Available data:

□ □ □ □ □ □ □

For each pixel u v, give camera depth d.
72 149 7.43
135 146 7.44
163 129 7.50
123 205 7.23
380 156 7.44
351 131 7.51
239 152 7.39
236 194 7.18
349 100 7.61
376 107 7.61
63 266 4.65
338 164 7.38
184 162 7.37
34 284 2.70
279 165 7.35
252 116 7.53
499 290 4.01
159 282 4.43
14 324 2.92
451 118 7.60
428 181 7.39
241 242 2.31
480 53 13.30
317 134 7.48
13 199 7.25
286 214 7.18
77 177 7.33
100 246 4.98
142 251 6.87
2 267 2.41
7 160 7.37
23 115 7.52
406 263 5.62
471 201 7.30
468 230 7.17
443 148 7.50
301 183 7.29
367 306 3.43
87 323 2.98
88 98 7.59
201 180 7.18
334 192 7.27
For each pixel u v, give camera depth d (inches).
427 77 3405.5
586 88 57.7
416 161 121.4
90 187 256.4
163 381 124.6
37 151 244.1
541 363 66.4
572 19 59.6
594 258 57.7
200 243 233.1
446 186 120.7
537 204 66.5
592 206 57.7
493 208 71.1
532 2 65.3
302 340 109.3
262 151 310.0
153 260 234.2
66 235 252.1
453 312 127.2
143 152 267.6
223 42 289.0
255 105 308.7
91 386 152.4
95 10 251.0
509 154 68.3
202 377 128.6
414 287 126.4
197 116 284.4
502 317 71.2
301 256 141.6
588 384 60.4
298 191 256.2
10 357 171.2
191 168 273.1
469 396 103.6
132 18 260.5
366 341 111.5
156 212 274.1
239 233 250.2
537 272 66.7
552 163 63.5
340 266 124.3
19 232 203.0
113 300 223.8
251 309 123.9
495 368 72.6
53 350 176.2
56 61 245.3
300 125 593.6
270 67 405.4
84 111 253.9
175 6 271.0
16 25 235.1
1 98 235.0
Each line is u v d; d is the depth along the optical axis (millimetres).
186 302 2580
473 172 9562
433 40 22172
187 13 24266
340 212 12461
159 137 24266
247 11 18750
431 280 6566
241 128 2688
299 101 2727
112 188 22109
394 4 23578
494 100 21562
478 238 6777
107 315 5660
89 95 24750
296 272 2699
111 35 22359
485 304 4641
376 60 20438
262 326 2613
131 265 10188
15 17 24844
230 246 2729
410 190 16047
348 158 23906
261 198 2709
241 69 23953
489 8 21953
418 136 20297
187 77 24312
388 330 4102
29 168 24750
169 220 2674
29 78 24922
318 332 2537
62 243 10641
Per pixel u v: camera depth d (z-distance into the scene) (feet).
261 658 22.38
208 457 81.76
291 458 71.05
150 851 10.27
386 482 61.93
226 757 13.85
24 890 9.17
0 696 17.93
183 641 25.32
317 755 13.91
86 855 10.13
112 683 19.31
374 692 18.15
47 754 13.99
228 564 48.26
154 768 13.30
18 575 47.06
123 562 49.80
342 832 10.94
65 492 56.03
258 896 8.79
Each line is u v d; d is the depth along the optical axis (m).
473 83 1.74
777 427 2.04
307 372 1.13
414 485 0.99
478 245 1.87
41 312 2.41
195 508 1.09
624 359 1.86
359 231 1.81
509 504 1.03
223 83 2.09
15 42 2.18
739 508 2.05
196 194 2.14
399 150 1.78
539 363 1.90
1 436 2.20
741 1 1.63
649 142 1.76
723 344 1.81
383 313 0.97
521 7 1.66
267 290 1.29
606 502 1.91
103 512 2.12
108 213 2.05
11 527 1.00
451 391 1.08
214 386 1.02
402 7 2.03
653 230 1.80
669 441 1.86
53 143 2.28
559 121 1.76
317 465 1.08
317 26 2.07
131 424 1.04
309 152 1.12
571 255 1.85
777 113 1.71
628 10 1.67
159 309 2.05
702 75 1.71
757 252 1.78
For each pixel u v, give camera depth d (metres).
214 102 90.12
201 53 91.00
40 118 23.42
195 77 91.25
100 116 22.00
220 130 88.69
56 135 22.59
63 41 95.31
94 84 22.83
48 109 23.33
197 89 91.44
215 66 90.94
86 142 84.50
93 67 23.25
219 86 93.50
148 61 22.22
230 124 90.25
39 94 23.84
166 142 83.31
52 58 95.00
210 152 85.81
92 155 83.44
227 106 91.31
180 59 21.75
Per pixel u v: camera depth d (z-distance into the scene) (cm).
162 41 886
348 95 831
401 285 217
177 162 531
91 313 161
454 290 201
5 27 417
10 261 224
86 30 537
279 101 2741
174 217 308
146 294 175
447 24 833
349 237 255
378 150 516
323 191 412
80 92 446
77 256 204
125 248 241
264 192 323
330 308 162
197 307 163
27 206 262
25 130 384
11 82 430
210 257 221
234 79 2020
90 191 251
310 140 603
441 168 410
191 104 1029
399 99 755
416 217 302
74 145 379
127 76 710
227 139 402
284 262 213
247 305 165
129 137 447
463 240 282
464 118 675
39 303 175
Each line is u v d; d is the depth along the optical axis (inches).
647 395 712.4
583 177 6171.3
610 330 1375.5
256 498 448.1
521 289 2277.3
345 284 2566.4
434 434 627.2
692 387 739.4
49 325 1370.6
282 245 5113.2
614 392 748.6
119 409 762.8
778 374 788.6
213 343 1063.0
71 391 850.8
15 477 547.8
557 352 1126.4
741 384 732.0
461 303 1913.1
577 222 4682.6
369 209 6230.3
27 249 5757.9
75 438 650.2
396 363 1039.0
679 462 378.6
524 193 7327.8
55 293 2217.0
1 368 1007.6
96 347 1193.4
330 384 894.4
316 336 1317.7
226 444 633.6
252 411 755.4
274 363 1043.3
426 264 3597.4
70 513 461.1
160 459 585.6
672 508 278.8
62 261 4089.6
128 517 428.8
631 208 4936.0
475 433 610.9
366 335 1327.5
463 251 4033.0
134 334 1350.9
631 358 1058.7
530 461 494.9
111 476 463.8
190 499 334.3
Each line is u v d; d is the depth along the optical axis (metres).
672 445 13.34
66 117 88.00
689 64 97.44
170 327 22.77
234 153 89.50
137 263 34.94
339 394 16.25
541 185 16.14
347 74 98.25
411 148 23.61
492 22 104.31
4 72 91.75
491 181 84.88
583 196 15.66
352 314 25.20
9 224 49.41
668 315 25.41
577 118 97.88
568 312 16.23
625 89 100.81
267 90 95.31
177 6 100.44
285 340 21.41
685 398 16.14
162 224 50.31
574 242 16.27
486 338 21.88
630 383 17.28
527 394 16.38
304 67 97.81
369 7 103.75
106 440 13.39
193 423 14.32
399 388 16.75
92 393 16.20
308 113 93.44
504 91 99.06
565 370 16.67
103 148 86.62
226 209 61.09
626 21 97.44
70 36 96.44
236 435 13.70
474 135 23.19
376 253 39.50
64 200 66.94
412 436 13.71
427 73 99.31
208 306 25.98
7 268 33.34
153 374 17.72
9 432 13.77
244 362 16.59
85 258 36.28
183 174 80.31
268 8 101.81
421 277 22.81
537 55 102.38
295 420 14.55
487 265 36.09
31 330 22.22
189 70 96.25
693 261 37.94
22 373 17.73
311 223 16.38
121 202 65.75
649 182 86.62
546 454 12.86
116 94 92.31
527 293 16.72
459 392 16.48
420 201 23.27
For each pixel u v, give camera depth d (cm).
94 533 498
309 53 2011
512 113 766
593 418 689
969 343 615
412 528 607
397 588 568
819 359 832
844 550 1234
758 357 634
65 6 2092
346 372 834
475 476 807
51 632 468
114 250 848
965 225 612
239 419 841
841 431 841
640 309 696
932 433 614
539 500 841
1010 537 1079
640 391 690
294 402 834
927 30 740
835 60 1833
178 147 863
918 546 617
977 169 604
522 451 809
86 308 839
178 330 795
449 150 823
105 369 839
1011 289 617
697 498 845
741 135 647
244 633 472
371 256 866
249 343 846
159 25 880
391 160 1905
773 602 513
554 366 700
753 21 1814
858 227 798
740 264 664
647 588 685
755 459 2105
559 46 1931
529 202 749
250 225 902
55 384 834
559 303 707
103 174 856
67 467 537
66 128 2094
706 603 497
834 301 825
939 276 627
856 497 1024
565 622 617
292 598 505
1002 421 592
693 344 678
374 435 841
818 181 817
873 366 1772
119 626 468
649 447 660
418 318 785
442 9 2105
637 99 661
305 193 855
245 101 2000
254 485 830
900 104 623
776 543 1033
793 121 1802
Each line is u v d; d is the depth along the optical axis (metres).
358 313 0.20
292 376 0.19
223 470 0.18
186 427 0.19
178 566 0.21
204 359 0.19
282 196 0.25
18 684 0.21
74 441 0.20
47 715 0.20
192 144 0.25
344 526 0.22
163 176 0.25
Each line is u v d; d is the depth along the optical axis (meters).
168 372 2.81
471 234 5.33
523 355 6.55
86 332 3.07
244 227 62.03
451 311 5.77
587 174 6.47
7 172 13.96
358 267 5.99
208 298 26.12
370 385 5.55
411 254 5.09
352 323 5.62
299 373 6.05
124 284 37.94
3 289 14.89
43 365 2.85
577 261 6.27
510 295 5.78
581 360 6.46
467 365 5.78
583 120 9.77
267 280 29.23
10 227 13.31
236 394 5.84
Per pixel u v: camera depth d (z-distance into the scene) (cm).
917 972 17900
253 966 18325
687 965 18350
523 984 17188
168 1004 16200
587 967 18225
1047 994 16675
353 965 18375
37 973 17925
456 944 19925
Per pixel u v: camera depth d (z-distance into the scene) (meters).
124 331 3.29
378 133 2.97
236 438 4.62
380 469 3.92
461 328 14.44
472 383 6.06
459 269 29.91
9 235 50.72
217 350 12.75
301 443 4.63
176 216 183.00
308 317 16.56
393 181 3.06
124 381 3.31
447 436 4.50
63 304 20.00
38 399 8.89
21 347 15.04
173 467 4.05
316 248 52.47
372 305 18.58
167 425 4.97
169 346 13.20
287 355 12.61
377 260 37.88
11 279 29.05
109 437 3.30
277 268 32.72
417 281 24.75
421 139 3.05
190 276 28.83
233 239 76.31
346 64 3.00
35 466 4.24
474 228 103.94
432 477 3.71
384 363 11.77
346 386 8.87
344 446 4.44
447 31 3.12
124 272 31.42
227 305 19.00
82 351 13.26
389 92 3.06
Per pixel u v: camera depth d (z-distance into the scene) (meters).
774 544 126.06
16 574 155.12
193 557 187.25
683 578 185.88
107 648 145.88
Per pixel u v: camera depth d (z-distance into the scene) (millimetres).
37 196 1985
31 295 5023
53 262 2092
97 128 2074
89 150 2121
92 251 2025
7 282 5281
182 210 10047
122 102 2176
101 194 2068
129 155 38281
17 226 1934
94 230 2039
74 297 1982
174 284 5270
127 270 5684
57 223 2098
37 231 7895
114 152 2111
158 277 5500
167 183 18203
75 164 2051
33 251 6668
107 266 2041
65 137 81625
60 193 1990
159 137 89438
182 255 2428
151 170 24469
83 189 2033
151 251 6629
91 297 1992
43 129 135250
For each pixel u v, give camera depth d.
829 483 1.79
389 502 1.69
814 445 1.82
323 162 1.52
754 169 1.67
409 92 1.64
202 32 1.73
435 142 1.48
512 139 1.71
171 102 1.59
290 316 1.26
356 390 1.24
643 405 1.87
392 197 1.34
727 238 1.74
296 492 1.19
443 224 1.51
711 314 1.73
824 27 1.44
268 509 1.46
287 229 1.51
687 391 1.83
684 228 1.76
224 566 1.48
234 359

□ □ □ □ □ □ □

Required work: What you give back must be the stretch above, starting at the line with "151 170 24469" and ending at the line with "824 27 1.44", copied exactly.

Problem solution:
151 170 24469
83 189 2033
151 251 6629
91 297 1992
43 129 135250
For each pixel u v, give camera depth d.
829 483 1.79
389 502 1.69
814 445 1.82
323 162 1.52
754 169 1.67
409 92 1.64
202 32 1.73
435 142 1.48
512 139 1.71
171 102 1.59
290 316 1.26
356 390 1.24
643 405 1.87
392 197 1.34
727 238 1.74
296 492 1.19
443 224 1.51
711 314 1.73
824 27 1.44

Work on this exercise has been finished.